Today at work I was looking for images of people reading, and while trolling Wikimedia Commons I was struck by how many paintings showed women relating in a sensual or almost sexual way to books. I bookmarked the search, thinking maybe someday it would be relevant to some blog business or other. And then this evening, six hours later, I came upon this very elegant piece from Book Patrol on Winslow Homer and the Women of “The New Novel.”
“The New Novel” captures the moment and encapsulates its cultural context. This is a young woman languidly lying down on her side, embracing a book as she might a lover, holding it close and dear, almost caressing its binding, her eyes half-lidded in dream-state transport. She is not engaged in “productive” activity at all; she is consumed within an inner life that leaves her unavailable to responsibilities, family, and potential suitors: She’s here but not here, gone into a world unavailable to those closest to her, that of her imagination, a dangerous place for a woman to be in the 1870s. Opening a woman’s mind to imagination was tantamount to opening Pandora’s Box.

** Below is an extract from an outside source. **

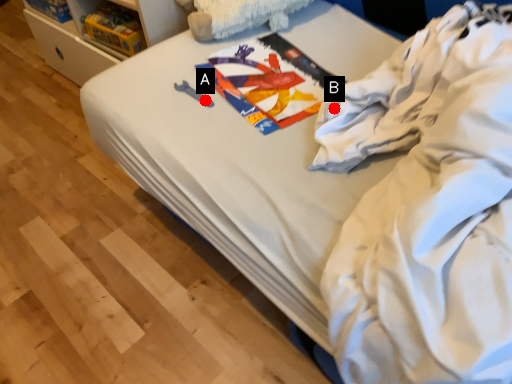
Question: Two points are circled on the image, labeled by A and B beside each circle. Which of the following is the closest to the observer?

Choices:
 (A) A is closer
 (B) B is closer

Answer: (B)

I have nothing to add to Book Patrol’s post, which speaks nicely for itself, other than a few choice images:
Hermann Fenner-Behmer’s “Der Bücherwurm,” 1906
Franz Eybl’s “Lesendes Mädchen,” 1850
Max Koner’s “Allegorie auf den Frühling,” c. 1880
Theodore Roussel’s “The Reading Girl,” 1886
Antoine Wiertz’s extremely transported “The Reader of Novels,” 1853—note the devilish hand supplying her with literature.
And for a little literary afterglow, Ramon Casas’ “Jove Decadent.” Mmm hmm.